═════ Extracted records ═════
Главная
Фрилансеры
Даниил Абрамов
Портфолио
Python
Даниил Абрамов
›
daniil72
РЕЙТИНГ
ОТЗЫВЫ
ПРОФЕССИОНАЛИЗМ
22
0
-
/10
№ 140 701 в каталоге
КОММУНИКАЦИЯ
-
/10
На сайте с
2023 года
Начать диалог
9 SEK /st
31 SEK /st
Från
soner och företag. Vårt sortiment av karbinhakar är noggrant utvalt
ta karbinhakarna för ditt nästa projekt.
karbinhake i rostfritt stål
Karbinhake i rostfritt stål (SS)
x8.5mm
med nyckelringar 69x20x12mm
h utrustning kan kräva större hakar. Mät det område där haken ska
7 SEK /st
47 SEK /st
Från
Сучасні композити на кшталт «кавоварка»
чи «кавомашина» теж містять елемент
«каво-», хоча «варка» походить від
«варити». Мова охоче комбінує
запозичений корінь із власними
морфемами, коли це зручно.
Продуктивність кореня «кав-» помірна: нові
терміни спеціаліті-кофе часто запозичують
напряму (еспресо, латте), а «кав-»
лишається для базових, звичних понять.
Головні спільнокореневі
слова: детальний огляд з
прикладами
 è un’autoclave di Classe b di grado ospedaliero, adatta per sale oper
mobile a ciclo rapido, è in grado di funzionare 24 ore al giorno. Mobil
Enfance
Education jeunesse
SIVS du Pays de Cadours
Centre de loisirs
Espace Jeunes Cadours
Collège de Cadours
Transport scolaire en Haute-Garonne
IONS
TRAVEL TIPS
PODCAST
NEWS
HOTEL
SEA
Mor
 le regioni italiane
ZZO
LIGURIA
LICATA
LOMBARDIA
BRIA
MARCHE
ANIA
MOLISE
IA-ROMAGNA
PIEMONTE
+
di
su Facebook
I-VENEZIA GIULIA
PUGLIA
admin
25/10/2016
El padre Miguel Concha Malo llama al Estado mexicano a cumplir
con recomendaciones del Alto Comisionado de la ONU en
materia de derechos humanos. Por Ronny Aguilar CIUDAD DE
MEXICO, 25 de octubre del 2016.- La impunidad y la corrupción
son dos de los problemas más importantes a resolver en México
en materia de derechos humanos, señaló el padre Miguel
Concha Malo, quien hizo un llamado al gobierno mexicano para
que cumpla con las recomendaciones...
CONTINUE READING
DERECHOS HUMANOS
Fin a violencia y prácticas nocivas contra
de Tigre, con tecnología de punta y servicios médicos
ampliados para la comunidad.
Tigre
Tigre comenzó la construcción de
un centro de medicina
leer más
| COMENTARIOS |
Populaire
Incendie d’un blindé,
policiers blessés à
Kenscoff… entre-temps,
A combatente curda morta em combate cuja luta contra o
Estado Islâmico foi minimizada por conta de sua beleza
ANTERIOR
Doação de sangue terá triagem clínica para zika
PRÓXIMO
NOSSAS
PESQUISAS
═════
* _Prompt_
Report how many lines of the listing contain the string "Estado", treating uppercase and lowercase as different. Give only the number.

* _The answer_
2